No momento, os dois ministros acompanham os passos do STF, que se prepara para dar uma resposta a essa polêmica sobre a interpretação da lei de anistia, assinada pelo general João Baptista Figueiredo, em 1979, nos estertores da ditadura.
Espera-se que os dois ministros ainda se reúnam nos próximos dias para tentar um acordo. Vannuchi tem dado sinais de que estaria disposto a mudar o nome da comissão, retirando a palavra justiça. Passaria a ser Comissão da Verdade.
A mudança iria além do nome. Na prática, os integrantes da comissão evitariam adentrar a área judicial, concentrando-se na busca de informações para esclarecer fatos da época. Ele tem dito que não se deve esperar que a comissão tenha caráter judicial nem acreditar que possa ser dominada por revanchismo. “Busca-se sobretudo o reconhecimento pleno do que ocorreu”, afirma.
Diante do impasse, a decisão deve cair nas mãos do presidente Lula. A data prevista para o anúncio do novo plano, o terceiro desde 1991, está cada vez mais próxima e as pressões dos grupos interessados na questão aumentam. Vannuchi militou na esquerda nos anos da ditadura. Participou de uma organização que defendia a resistência armada, foi preso e torturado.
A decisão de incluir a comissão no Plano Nacional não partiu de Vannuchi, mas da Conferência Nacional de Direitos Humanos, realizada em dezembro do ano passado, com representantes escolhidos por meio de encontros municipais e estaduais. Foram seus participantes, legalmente investidos de poderes deliberativos, que votaram pela criação da comissão. A propósito, vale recordar que naquele encontro os dois representantes do Ministério da Defesa votaram contra a proposta. Foram 25 votos a favor e dois contra.

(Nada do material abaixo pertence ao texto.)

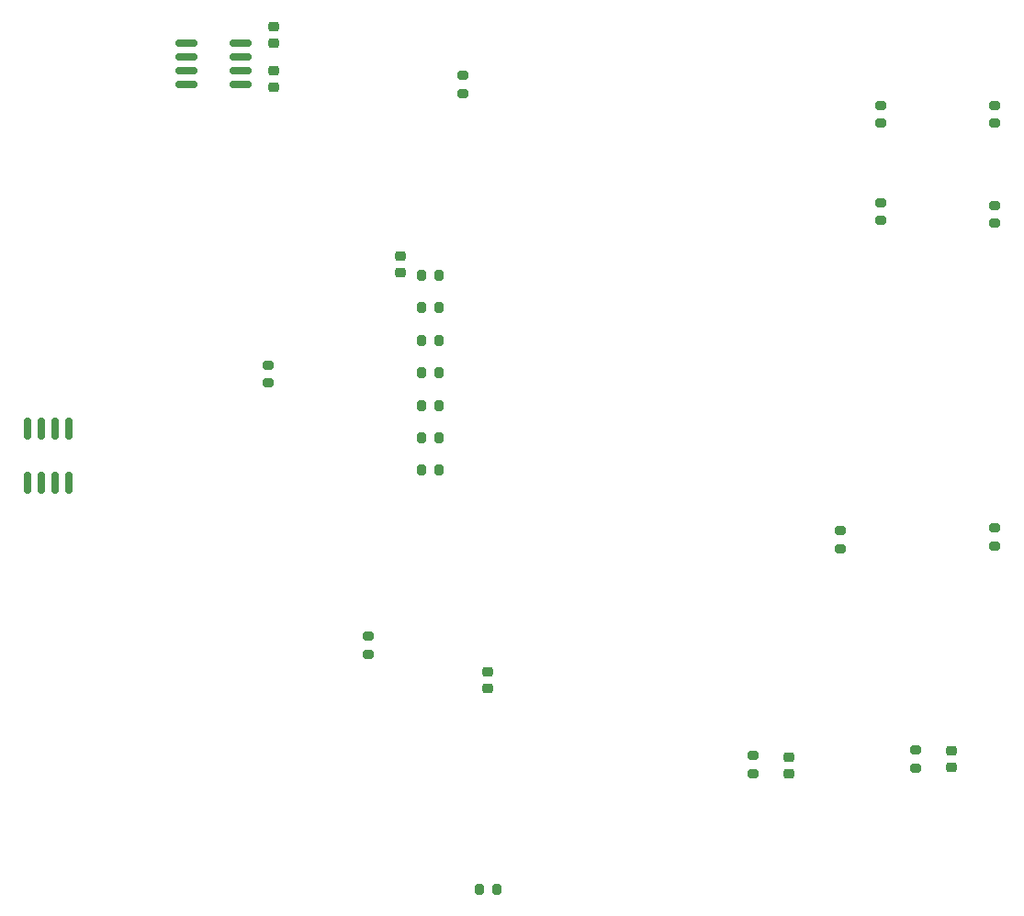
<source format=gbr>
%TF.GenerationSoftware,KiCad,Pcbnew,(6.0.7)*%
%TF.CreationDate,2022-09-06T17:39:21+02:00*%
%TF.ProjectId,myDAQExpansionBoard,6d794441-5145-4787-9061-6e73696f6e42,rev?*%
%TF.SameCoordinates,Original*%
%TF.FileFunction,Paste,Top*%
%TF.FilePolarity,Positive*%
%FSLAX46Y46*%
G04 Gerber Fmt 4.6, Leading zero omitted, Abs format (unit mm)*
G04 Created by KiCad (PCBNEW (6.0.7)) date 2022-09-06 17:39:21*
%MOMM*%
%LPD*%
G01*
G04 APERTURE LIST*
G04 Aperture macros list*
%AMRoundRect*
0 Rectangle with rounded corners*
0 $1 Rounding radius*
0 $2 $3 $4 $5 $6 $7 $8 $9 X,Y pos of 4 corners*
0 Add a 4 corners polygon primitive as box body*
4,1,4,$2,$3,$4,$5,$6,$7,$8,$9,$2,$3,0*
0 Add four circle primitives for the rounded corners*
1,1,$1+$1,$2,$3*
1,1,$1+$1,$4,$5*
1,1,$1+$1,$6,$7*
1,1,$1+$1,$8,$9*
0 Add four rect primitives between the rounded corners*
20,1,$1+$1,$2,$3,$4,$5,0*
20,1,$1+$1,$4,$5,$6,$7,0*
20,1,$1+$1,$6,$7,$8,$9,0*
20,1,$1+$1,$8,$9,$2,$3,0*%
G04 Aperture macros list end*
%ADD10RoundRect,0.200000X-0.200000X-0.275000X0.200000X-0.275000X0.200000X0.275000X-0.200000X0.275000X0*%
%ADD11RoundRect,0.225000X0.250000X-0.225000X0.250000X0.225000X-0.250000X0.225000X-0.250000X-0.225000X0*%
%ADD12RoundRect,0.200000X-0.275000X0.200000X-0.275000X-0.200000X0.275000X-0.200000X0.275000X0.200000X0*%
%ADD13RoundRect,0.225000X-0.250000X0.225000X-0.250000X-0.225000X0.250000X-0.225000X0.250000X0.225000X0*%
%ADD14RoundRect,0.200000X0.200000X0.275000X-0.200000X0.275000X-0.200000X-0.275000X0.200000X-0.275000X0*%
%ADD15RoundRect,0.150000X-0.825000X-0.150000X0.825000X-0.150000X0.825000X0.150000X-0.825000X0.150000X0*%
%ADD16RoundRect,0.200000X0.275000X-0.200000X0.275000X0.200000X-0.275000X0.200000X-0.275000X-0.200000X0*%
%ADD17RoundRect,0.150000X-0.150000X0.825000X-0.150000X-0.825000X0.150000X-0.825000X0.150000X0.825000X0*%
G04 APERTURE END LIST*
D10*
%TO.C,R11*%
X83407500Y-99600000D03*
X85057500Y-99600000D03*
%TD*%
D11*
%TO.C,CD2*%
X132250000Y-133025000D03*
X132250000Y-131475000D03*
%TD*%
%TO.C,C3*%
X89525000Y-125750000D03*
X89525000Y-124200000D03*
%TD*%
D12*
%TO.C,R3*%
X129000000Y-131425000D03*
X129000000Y-133075000D03*
%TD*%
D13*
%TO.C,C4*%
X69750000Y-68725000D03*
X69750000Y-70275000D03*
%TD*%
D14*
%TO.C,R21*%
X90350000Y-144225000D03*
X88700000Y-144225000D03*
%TD*%
D10*
%TO.C,R13*%
X83407500Y-102600000D03*
X85057500Y-102600000D03*
%TD*%
%TO.C,R8*%
X83407500Y-93600000D03*
X85057500Y-93600000D03*
%TD*%
D15*
%TO.C,U3*%
X61775000Y-66185000D03*
X61775000Y-67455000D03*
X61775000Y-68725000D03*
X61775000Y-69995000D03*
X66725000Y-69995000D03*
X66725000Y-68725000D03*
X66725000Y-67455000D03*
X66725000Y-66185000D03*
%TD*%
D12*
%TO.C,R20*%
X78525000Y-120900000D03*
X78525000Y-122550000D03*
%TD*%
D11*
%TO.C,CD1*%
X117250000Y-133575000D03*
X117250000Y-132025000D03*
%TD*%
D12*
%TO.C,R1*%
X125750000Y-71925000D03*
X125750000Y-73575000D03*
%TD*%
D11*
%TO.C,C1*%
X81500000Y-87375000D03*
X81500000Y-85825000D03*
%TD*%
D16*
%TO.C,R4*%
X122000000Y-112825000D03*
X122000000Y-111175000D03*
%TD*%
D11*
%TO.C,C2*%
X69750000Y-66185000D03*
X69750000Y-64635000D03*
%TD*%
D17*
%TO.C,U4*%
X50905000Y-101770000D03*
X49635000Y-101770000D03*
X48365000Y-101770000D03*
X47095000Y-101770000D03*
X47095000Y-106720000D03*
X48365000Y-106720000D03*
X49635000Y-106720000D03*
X50905000Y-106720000D03*
%TD*%
D10*
%TO.C,R14*%
X83407500Y-105600000D03*
X85057500Y-105600000D03*
%TD*%
%TO.C,R15*%
X83407500Y-87600000D03*
X85057500Y-87600000D03*
%TD*%
D12*
%TO.C,R12*%
X69300000Y-95875000D03*
X69300000Y-97525000D03*
%TD*%
%TO.C,R10*%
X136250000Y-81150000D03*
X136250000Y-82800000D03*
%TD*%
%TO.C,R6*%
X136250000Y-110925000D03*
X136250000Y-112575000D03*
%TD*%
D10*
%TO.C,R16*%
X83407500Y-90600000D03*
X85057500Y-90600000D03*
%TD*%
D12*
%TO.C,R5*%
X136225000Y-71925000D03*
X136225000Y-73575000D03*
%TD*%
%TO.C,R19*%
X87250000Y-69175000D03*
X87250000Y-70825000D03*
%TD*%
D10*
%TO.C,R9*%
X83407500Y-96600000D03*
X85057500Y-96600000D03*
%TD*%
D12*
%TO.C,R7*%
X125750000Y-80925000D03*
X125750000Y-82575000D03*
%TD*%
%TO.C,R2*%
X114000000Y-131925000D03*
X114000000Y-133575000D03*
%TD*%
M02*

</source>
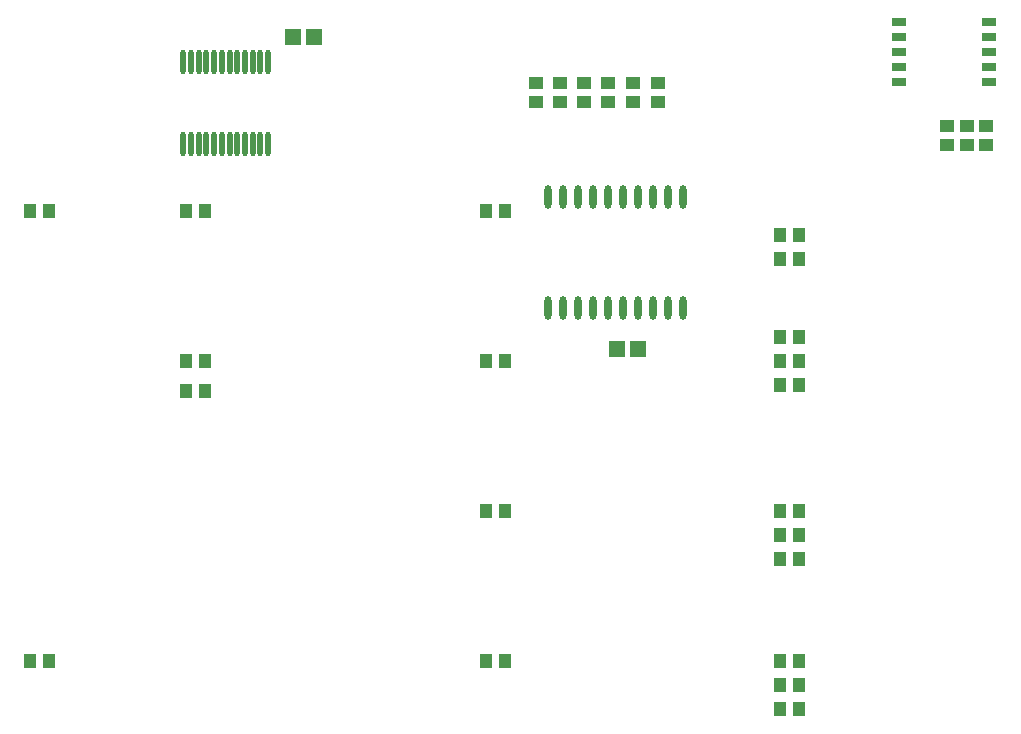
<source format=gtp>
%FSLAX25Y25*%
%MOIN*%
G70*
G01*
G75*
G04 Layer_Color=8421504*
%ADD10R,0.05118X0.03937*%
%ADD11R,0.03937X0.05118*%
%ADD12R,0.05512X0.05512*%
%ADD13R,0.05000X0.02992*%
%ADD14O,0.02362X0.07874*%
%ADD15O,0.01772X0.08268*%
%ADD16C,0.00800*%
%ADD17C,0.01000*%
%ADD18C,0.02000*%
%ADD19C,0.00600*%
%ADD20C,0.02500*%
%ADD21C,0.01200*%
%ADD22C,0.25000*%
%ADD23C,0.05906*%
%ADD24R,0.05906X0.05906*%
%ADD25C,0.05700*%
%ADD26C,0.04000*%
%ADD27C,0.03000*%
%ADD28C,0.06000*%
%ADD29C,0.00984*%
%ADD30C,0.02362*%
%ADD31C,0.00787*%
%ADD32C,0.00500*%
%ADD33C,0.00700*%
D10*
X413500Y592650D02*
D03*
Y586350D02*
D03*
X405500Y586350D02*
D03*
Y592650D02*
D03*
X389500Y586350D02*
D03*
Y592650D02*
D03*
X397500Y592650D02*
D03*
Y586350D02*
D03*
X430000Y592650D02*
D03*
Y586350D02*
D03*
X421833Y586350D02*
D03*
Y592650D02*
D03*
X526500Y578150D02*
D03*
Y571850D02*
D03*
X533000Y578150D02*
D03*
Y571850D02*
D03*
X539500Y578150D02*
D03*
Y571850D02*
D03*
D11*
X220850Y550000D02*
D03*
X227150D02*
D03*
X279150D02*
D03*
X272850D02*
D03*
X279150Y490000D02*
D03*
X272850D02*
D03*
X279150Y500000D02*
D03*
X272850D02*
D03*
X379150Y400000D02*
D03*
X372850D02*
D03*
X379150Y450000D02*
D03*
X372850D02*
D03*
X470850Y500000D02*
D03*
X477150D02*
D03*
X379150D02*
D03*
X372850D02*
D03*
X379150Y550000D02*
D03*
X372850D02*
D03*
X220850Y400000D02*
D03*
X227150D02*
D03*
X470850D02*
D03*
X477150D02*
D03*
Y392000D02*
D03*
X470850D02*
D03*
X477150Y508000D02*
D03*
X470850D02*
D03*
X477150Y492000D02*
D03*
X470850D02*
D03*
X477150Y534000D02*
D03*
X470850D02*
D03*
X477150Y542000D02*
D03*
X470850D02*
D03*
X477150Y434000D02*
D03*
X470850D02*
D03*
X477150Y450000D02*
D03*
X470850D02*
D03*
Y442000D02*
D03*
X477150D02*
D03*
Y384000D02*
D03*
X470850D02*
D03*
D12*
X308457Y608000D02*
D03*
X315543D02*
D03*
X416457Y504000D02*
D03*
X423543D02*
D03*
D13*
X510500Y613000D02*
D03*
Y608000D02*
D03*
Y603000D02*
D03*
Y598000D02*
D03*
Y593000D02*
D03*
X540500D02*
D03*
Y598000D02*
D03*
Y603000D02*
D03*
Y608000D02*
D03*
Y613000D02*
D03*
D14*
X423500Y554504D02*
D03*
X418500D02*
D03*
X413500D02*
D03*
X408500D02*
D03*
X403500D02*
D03*
X398500D02*
D03*
X393500D02*
D03*
X438500Y517496D02*
D03*
X433500D02*
D03*
X428500D02*
D03*
X423500D02*
D03*
X418500D02*
D03*
X413500D02*
D03*
X408500D02*
D03*
X403500D02*
D03*
X398500D02*
D03*
X393500D02*
D03*
X438500Y554504D02*
D03*
X433500D02*
D03*
X428500D02*
D03*
D15*
X271925Y572417D02*
D03*
X274484D02*
D03*
X277043D02*
D03*
X279602D02*
D03*
X282161D02*
D03*
X284720D02*
D03*
X287280D02*
D03*
X289839D02*
D03*
X292398D02*
D03*
X294957D02*
D03*
X297516D02*
D03*
X300075D02*
D03*
X271925Y599583D02*
D03*
X274484D02*
D03*
X277043D02*
D03*
X279602D02*
D03*
X282161D02*
D03*
X284720D02*
D03*
X287280D02*
D03*
X289839D02*
D03*
X292398D02*
D03*
X294957D02*
D03*
X297516D02*
D03*
X300075D02*
D03*
M02*

</source>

Ao se investigar as mortes da guerrilha do Araguaia, familiares queriam que a expedição ficasse sob controle civil, vinculada à Comissão Especial sobre Mortos e Desaparecidos Políticos. Não achavam correto que os militares comandassem as buscas. Mas foi o que ocorreu, após Jobim vencer uma queda de braço com Vannuchi.
Indignada, a presidente do grupo Tortura Nunca Mais do Rio de Janeiro, Cecília Coimbra, chegou a dizer que as buscas não passavam de encenação para a mídia. O debate em torno da nova comissão pode desgastar ainda mais Vannuchi. O temor agora é de que se crie uma comissão sem força, apenas para dar uma resposta às organizações internacionais de direitos humanos.